• Description of the task
Write the entries below out again without a single difference.

• Supplied records

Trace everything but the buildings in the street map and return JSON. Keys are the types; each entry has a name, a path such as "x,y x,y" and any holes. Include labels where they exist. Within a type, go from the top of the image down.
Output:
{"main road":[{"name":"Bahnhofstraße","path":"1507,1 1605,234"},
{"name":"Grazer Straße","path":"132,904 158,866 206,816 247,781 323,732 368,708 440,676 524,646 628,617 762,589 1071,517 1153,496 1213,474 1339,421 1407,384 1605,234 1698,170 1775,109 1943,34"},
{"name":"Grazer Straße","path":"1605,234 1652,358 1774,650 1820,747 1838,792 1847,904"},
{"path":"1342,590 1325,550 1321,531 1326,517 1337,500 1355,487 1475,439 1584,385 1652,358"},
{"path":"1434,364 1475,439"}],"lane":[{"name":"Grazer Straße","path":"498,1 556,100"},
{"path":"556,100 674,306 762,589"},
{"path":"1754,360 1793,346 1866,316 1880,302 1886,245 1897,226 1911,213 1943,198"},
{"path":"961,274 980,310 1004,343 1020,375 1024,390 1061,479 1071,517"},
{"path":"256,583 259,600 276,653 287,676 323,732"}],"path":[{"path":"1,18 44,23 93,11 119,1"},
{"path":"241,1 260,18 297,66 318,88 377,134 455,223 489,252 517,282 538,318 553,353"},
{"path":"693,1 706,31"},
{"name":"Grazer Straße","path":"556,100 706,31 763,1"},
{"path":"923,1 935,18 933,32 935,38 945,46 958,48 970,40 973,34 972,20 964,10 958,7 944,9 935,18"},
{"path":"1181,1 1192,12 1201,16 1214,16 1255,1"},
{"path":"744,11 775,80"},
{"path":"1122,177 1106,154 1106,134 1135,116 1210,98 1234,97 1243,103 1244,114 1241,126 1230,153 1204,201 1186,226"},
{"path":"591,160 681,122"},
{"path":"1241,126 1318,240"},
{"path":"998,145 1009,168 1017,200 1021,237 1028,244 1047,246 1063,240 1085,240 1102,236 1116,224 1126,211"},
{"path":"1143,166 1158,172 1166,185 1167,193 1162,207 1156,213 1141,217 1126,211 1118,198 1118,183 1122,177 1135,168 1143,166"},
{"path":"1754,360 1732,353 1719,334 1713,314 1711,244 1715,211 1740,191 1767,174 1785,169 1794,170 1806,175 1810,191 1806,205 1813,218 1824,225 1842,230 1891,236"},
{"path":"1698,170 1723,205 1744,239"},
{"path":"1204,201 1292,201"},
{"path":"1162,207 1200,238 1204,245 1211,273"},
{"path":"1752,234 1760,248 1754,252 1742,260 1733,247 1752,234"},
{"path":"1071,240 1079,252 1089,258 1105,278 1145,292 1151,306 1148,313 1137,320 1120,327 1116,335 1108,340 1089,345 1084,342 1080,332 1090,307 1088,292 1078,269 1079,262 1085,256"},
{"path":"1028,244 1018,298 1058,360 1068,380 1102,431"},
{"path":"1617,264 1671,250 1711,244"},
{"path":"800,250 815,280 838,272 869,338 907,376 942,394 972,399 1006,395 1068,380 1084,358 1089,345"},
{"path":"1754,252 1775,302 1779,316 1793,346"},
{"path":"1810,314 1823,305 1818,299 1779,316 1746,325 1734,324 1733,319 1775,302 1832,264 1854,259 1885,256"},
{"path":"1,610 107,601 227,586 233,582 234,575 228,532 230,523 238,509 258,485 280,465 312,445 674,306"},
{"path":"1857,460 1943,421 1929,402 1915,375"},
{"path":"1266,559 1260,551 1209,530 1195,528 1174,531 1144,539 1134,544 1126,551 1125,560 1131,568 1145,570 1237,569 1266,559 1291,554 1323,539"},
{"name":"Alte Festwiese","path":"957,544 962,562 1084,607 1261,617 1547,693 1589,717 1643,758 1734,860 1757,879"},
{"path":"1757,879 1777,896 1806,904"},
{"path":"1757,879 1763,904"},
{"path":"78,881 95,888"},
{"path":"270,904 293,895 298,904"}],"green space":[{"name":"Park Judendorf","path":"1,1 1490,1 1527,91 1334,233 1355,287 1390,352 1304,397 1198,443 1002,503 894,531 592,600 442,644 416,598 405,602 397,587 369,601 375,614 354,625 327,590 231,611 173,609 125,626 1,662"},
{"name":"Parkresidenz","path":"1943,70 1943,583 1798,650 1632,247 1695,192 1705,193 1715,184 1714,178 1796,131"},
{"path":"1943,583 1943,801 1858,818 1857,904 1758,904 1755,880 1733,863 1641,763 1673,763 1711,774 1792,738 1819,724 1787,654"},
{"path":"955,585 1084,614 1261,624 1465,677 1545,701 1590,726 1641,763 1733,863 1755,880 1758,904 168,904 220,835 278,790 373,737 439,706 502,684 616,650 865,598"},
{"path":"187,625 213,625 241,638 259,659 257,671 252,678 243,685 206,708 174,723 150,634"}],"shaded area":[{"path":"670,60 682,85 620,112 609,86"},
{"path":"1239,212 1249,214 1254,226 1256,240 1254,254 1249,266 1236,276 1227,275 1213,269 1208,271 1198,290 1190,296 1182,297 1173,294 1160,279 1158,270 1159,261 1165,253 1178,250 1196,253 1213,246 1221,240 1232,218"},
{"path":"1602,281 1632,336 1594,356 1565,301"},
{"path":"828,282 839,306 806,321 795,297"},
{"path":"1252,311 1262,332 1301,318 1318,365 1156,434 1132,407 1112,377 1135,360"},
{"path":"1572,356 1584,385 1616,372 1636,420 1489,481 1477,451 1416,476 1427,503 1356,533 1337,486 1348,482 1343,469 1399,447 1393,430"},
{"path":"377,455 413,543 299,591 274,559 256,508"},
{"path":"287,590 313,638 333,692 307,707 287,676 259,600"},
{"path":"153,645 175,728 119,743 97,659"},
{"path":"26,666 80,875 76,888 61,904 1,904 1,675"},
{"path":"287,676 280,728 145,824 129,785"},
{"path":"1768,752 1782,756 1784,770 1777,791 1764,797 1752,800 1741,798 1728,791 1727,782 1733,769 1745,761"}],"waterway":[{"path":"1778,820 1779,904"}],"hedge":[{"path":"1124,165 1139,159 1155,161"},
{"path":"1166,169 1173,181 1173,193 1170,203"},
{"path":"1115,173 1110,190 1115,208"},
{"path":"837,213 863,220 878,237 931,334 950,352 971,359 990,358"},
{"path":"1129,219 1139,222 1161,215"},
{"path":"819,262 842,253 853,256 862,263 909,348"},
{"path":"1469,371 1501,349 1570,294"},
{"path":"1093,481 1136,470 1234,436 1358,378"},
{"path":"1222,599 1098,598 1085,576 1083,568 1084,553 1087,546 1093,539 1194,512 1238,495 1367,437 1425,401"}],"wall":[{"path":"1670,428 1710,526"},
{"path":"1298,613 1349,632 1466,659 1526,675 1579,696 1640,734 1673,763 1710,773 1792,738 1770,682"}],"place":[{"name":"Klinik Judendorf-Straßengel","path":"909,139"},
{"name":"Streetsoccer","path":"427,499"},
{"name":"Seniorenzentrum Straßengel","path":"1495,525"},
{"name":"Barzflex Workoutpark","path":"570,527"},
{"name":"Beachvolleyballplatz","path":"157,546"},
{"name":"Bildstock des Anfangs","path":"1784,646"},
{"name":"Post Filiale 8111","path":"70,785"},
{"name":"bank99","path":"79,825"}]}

• Written answer
Trace everything but the buildings in the street map and return JSON. Keys are the types; each entry has a name, a path such as "x,y x,y" and any holes. Include labels where they exist. Within a type, go from the top of the image down.
Output:
{"main road":[{"name":"Bahnhofstraße","path":"1507,1 1605,234"},
{"name":"Grazer Straße","path":"132,904 158,866 206,816 247,781 323,732 368,708 440,676 524,646 628,617 762,589 1071,517 1153,496 1213,474 1339,421 1407,384 1605,234 1698,170 1775,109 1943,34"},
{"name":"Grazer Straße","path":"1605,234 1652,358 1774,650 1820,747 1838,792 1847,904"},
{"path":"1342,590 1325,550 1321,531 1326,517 1337,500 1355,487 1475,439 1584,385 1652,358"},
{"path":"1434,364 1475,439"}],"lane":[{"name":"Grazer Straße","path":"498,1 556,100"},
{"path":"556,100 674,306 762,589"},
{"path":"1754,360 1793,346 1866,316 1880,302 1886,245 1897,226 1911,213 1943,198"},
{"path":"961,274 980,310 1004,343 1020,375 1024,390 1061,479 1071,517"},
{"path":"256,583 259,600 276,653 287,676 323,732"}],"path":[{"path":"1,18 44,23 93,11 119,1"},
{"path":"241,1 260,18 297,66 318,88 377,134 455,223 489,252 517,282 538,318 553,353"},
{"path":"693,1 706,31"},
{"name":"Grazer Straße","path":"556,100 706,31 763,1"},
{"path":"923,1 935,18 933,32 935,38 945,46 958,48 970,40 973,34 972,20 964,10 958,7 944,9 935,18"},
{"path":"1181,1 1192,12 1201,16 1214,16 1255,1"},
{"path":"744,11 775,80"},
{"path":"1122,177 1106,154 1106,134 1135,116 1210,98 1234,97 1243,103 1244,114 1241,126 1230,153 1204,201 1186,226"},
{"path":"591,160 681,122"},
{"path":"1241,126 1318,240"},
{"path":"998,145 1009,168 1017,200 1021,237 1028,244 1047,246 1063,240 1085,240 1102,236 1116,224 1126,211"},
{"path":"1143,166 1158,172 1166,185 1167,193 1162,207 1156,213 1141,217 1126,211 1118,198 1118,183 1122,177 1135,168 1143,166"},
{"path":"1754,360 1732,353 1719,334 1713,314 1711,244 1715,211 1740,191 1767,174 1785,169 1794,170 1806,175 1810,191 1806,205 1813,218 1824,225 1842,230 1891,236"},
{"path":"1698,170 1723,205 1744,239"},
{"path":"1204,201 1292,201"},
{"path":"1162,207 1200,238 1204,245 1211,273"},
{"path":"1752,234 1760,248 1754,252 1742,260 1733,247 1752,234"},
{"path":"1071,240 1079,252 1089,258 1105,278 1145,292 1151,306 1148,313 1137,320 1120,327 1116,335 1108,340 1089,345 1084,342 1080,332 1090,307 1088,292 1078,269 1079,262 1085,256"},
{"path":"1028,244 1018,298 1058,360 1068,380 1102,431"},
{"path":"1617,264 1671,250 1711,244"},
{"path":"800,250 815,280 838,272 869,338 907,376 942,394 972,399 1006,395 1068,380 1084,358 1089,345"},
{"path":"1754,252 1775,302 1779,316 1793,346"},
{"path":"1810,314 1823,305 1818,299 1779,316 1746,325 1734,324 1733,319 1775,302 1832,264 1854,259 1885,256"},
{"path":"1,610 107,601 227,586 233,582 234,575 228,532 230,523 238,509 258,485 280,465 312,445 674,306"},
{"path":"1857,460 1943,421 1929,402 1915,375"},
{"path":"1266,559 1260,551 1209,530 1195,528 1174,531 1144,539 1134,544 1126,551 1125,560 1131,568 1145,570 1237,569 1266,559 1291,554 1323,539"},
{"name":"Alte Festwiese","path":"957,544 962,562 1084,607 1261,617 1547,693 1589,717 1643,758 1734,860 1757,879"},
{"path":"1757,879 1777,896 1806,904"},
{"path":"1757,879 1763,904"},
{"path":"78,881 95,888"},
{"path":"270,904 293,895 298,904"}],"green space":[{"name":"Park Judendorf","path":"1,1 1490,1 1527,91 1334,233 1355,287 1390,352 1304,397 1198,443 1002,503 894,531 592,600 442,644 416,598 405,602 397,587 369,601 375,614 354,625 327,590 231,611 173,609 125,626 1,662"},
{"name":"Parkresidenz","path":"1943,70 1943,583 1798,650 1632,247 1695,192 1705,193 1715,184 1714,178 1796,131"},
{"path":"1943,583 1943,801 1858,818 1857,904 1758,904 1755,880 1733,863 1641,763 1673,763 1711,774 1792,738 1819,724 1787,654"},
{"path":"955,585 1084,614 1261,624 1465,677 1545,701 1590,726 1641,763 1733,863 1755,880 1758,904 168,904 220,835 278,790 373,737 439,706 502,684 616,650 865,598"},
{"path":"187,625 213,625 241,638 259,659 257,671 252,678 243,685 206,708 174,723 150,634"}],"shaded area":[{"path":"670,60 682,85 620,112 609,86"},
{"path":"1239,212 1249,214 1254,226 1256,240 1254,254 1249,266 1236,276 1227,275 1213,269 1208,271 1198,290 1190,296 1182,297 1173,294 1160,279 1158,270 1159,261 1165,253 1178,250 1196,253 1213,246 1221,240 1232,218"},
{"path":"1602,281 1632,336 1594,356 1565,301"},
{"path":"828,282 839,306 806,321 795,297"},
{"path":"1252,311 1262,332 1301,318 1318,365 1156,434 1132,407 1112,377 1135,360"},
{"path":"1572,356 1584,385 1616,372 1636,420 1489,481 1477,451 1416,476 1427,503 1356,533 1337,486 1348,482 1343,469 1399,447 1393,430"},
{"path":"377,455 413,543 299,591 274,559 256,508"},
{"path":"287,590 313,638 333,692 307,707 287,676 259,600"},
{"path":"153,645 175,728 119,743 97,659"},
{"path":"26,666 80,875 76,888 61,904 1,904 1,675"},
{"path":"287,676 280,728 145,824 129,785"},
{"path":"1768,752 1782,756 1784,770 1777,791 1764,797 1752,800 1741,798 1728,791 1727,782 1733,769 1745,761"}],"waterway":[{"path":"1778,820 1779,904"}],"hedge":[{"path":"1124,165 1139,159 1155,161"},
{"path":"1166,169 1173,181 1173,193 1170,203"},
{"path":"1115,173 1110,190 1115,208"},
{"path":"837,213 863,220 878,237 931,334 950,352 971,359 990,358"},
{"path":"1129,219 1139,222 1161,215"},
{"path":"819,262 842,253 853,256 862,263 909,348"},
{"path":"1469,371 1501,349 1570,294"},
{"path":"1093,481 1136,470 1234,436 1358,378"},
{"path":"1222,599 1098,598 1085,576 1083,568 1084,553 1087,546 1093,539 1194,512 1238,495 1367,437 1425,401"}],"wall":[{"path":"1670,428 1710,526"},
{"path":"1298,613 1349,632 1466,659 1526,675 1579,696 1640,734 1673,763 1710,773 1792,738 1770,682"}],"place":[{"name":"Klinik Judendorf-Straßengel","path":"909,139"},
{"name":"Streetsoccer","path":"427,499"},
{"name":"Seniorenzentrum Straßengel","path":"1495,525"},
{"name":"Barzflex Workoutpark","path":"570,527"},
{"name":"Beachvolleyballplatz","path":"157,546"},
{"name":"Bildstock des Anfangs","path":"1784,646"},
{"name":"Post Filiale 8111","path":"70,785"},
{"name":"bank99","path":"79,825"}]}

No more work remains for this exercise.